Unfortunately, most agricultural landowners today can’t see the reason to decouple their businesses from the giant corporations in industrial agriculture. In fact, there’s a culture of reverence around their size and power, an expectation that the biggest players in agriculture are the ones who will drive change… and a massive misconception that as long as they’re not, there’s nothing to worry about.
This makes no sense, in fact, since the biggest stakeholders have the most to lose in the post-industrial agriculture economy. They are the worst positioned to pivot their operations and corporate cultures to support farms to consider people and planet as important as profit.
Farms that don’t (consider people and planet as important as profit) are also highly vulnerable businesses in the new economy for optimizing land management decisions.

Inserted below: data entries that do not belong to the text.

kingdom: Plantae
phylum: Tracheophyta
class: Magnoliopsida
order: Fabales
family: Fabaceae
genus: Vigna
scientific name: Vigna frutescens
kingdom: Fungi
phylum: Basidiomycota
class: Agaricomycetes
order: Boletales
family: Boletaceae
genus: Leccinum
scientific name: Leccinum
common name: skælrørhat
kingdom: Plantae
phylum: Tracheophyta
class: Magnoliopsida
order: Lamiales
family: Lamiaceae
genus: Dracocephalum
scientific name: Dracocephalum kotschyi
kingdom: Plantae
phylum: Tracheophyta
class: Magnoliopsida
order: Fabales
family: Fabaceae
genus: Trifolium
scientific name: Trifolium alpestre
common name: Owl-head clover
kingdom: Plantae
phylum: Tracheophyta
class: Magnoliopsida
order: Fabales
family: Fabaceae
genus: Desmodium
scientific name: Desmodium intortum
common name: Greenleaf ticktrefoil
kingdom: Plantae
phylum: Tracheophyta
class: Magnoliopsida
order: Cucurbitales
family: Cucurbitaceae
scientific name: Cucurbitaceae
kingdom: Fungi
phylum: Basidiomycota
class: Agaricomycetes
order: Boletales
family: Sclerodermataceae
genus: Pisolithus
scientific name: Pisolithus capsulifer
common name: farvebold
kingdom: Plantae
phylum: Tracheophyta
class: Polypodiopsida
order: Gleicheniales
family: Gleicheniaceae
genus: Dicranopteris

Degraded soil and surrounding ecosystems raise a farm’s cost structure because natural capital is needed for displacing synthetic crop input requirements.
Fortunately, there is a trail of breadcrumbs leading out of the corner that commodity farms have been painted into, but it must start with a fulsome definition of success. Then it takes time for businesses in agriculture to arrive at a place of self-determination and well-being.
The Path Forward for Agriculture
A common starting point for commodity farms transitioning into regenerative agriculture is an a-ha moment that inspires a small change. When the small change is successful, the farmer’s confidence builds, enabling better practices to expand.
There are some limiting beliefs in agribusiness that must be overcome by everyone in order for the industry to recover public trust, and the ability to be profitable in the future. Mostly unspoken, staring these new truths in the face can be a fast and effective way for organizations to regroup and build business strategies for future success.